Bashaud Breeland and Kendall Fuller spent a combined six seasons with the Redskins, yet neither corner won a playoff game during their tenures there.

Therefore, you can excuse them if they're having a hard time expressing what it's like now being in the Super Bowl together with the Chiefs.

"It's still unbelievable," Breeland told JP Finlay at SB LIV's Media Night on Monday. "I can't even find the words to fathom how I feel about this opportunity."

In fact, the last time Breeland and Finlay chatted, the former was literally asking the latter where to purchase tickets for the NFL's biggest spectacle. He shouldn't have much trouble getting inside of the stadium this time around, though.

"I ended up not even going to that game," he said. "I told myself I wasn't going to the Super Bowl until I got a chance to play in it. Couple of years later, it came true."

Breeland's path to the Chiefs was quite bumpy. After playing for the Redskins for four years and departing after 2017, he inked a well-earned three-year deal with the Panthers. However, he cut his foot during a trip to the Dominican Republic, causing him to fail his physical with Carolina and voiding his contract.

Breeland eventually joined the Packers halfway through 2018, and then he signed with the Chiefs this past offseason. His compensation with Kansas City doesn't come close to what he could've had with Carolina, but a Super Bowl appearance plus his two interceptions and two fumble recoveries in 2019 could help him cash in when free agency begins in a few months.

Fuller, meanwhile, took a much more direct route to the now-AFC champions. The Burgundy and Gold's 2016 draft selection was a part of the shocking Alex Smith trade and he's now concluding his second campaign with his second pro team.

The fact that the pair is reunited again and one win away from reaching the top of the sport isn't lost on Fuller, especially after some of the struggles they experienced with the Redskins. 

"It's been fun," he said. "After we won the AFC Championship game, me and [Breeland] were just kind of sitting on the bench looking at each other, knowing how far we came."

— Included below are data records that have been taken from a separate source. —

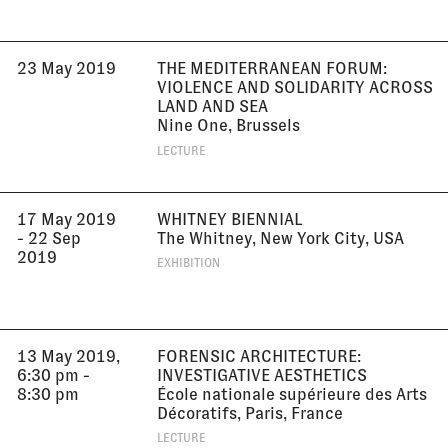
23 May 2019
THE MEDITERRANEAN FORUM:
VIOLENCE AND SOLIDARITY ACROSS
LAND AND SEA
Nine One, Brussels
LECTURE
17 May 2019
WHITNEY BIENNIAL
- 22 Sep
The Whitney, New York City, USA
2019
EXHIBITION
13 May 2019,
FORENSIC ARCHITECTURE:
6:30 pm -
INVESTIGATIVE AESTHETICS
8:30 pm
École nationale supérieure des Arts
Décoratifs, Paris, France
LECTURE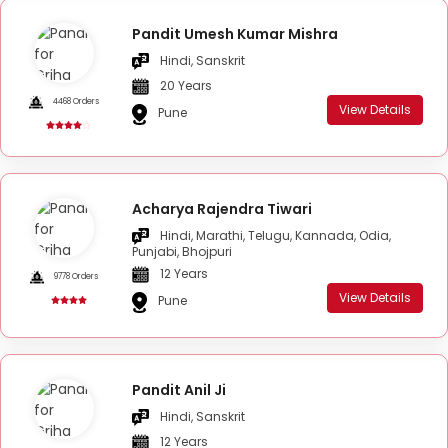
Pandit Umesh Kumar Mishra
Hindi, Sanskrit
20 Years
4468 Orders
View Details
Pune
Acharya Rajendra Tiwari
Hindi, Marathi, Telugu, Kannada, Odia,
Punjabi, Bhojpuri
12 Years
9778 Orders
View Details
Pune
Pandit Anil Ji
Hindi, Sanskrit
12 Years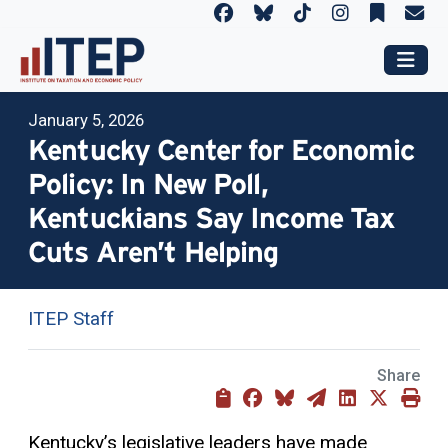
January 5, 2026
Kentucky Center for Economic
Policy: In New Poll,
Kentuckians Say Income Tax
Cuts Aren’t Helping
ITEP Staff
Share
Kentucky’s legislative leaders have made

The key to K.C.'s rise, according to Breeland, has been their unity. The almost 28-year-old didn't directly call out Washington for lacking a similar closeness, but his comments don't exactly require much parsing to realize the comparison he's making.

So, while he and Fuller are obviously looking ahead to the 49ers, the following comment from Breeland's brief reflection on his past is telling about what the Redskins need to fix on their end.

"Throughout crunch time, everybody pulls together," Breeland explained. "I've been on different sidelines when things go bad, a lot of people start bickering and pull apart from each other. Those were the times that [this team] got closer and pulled together the most."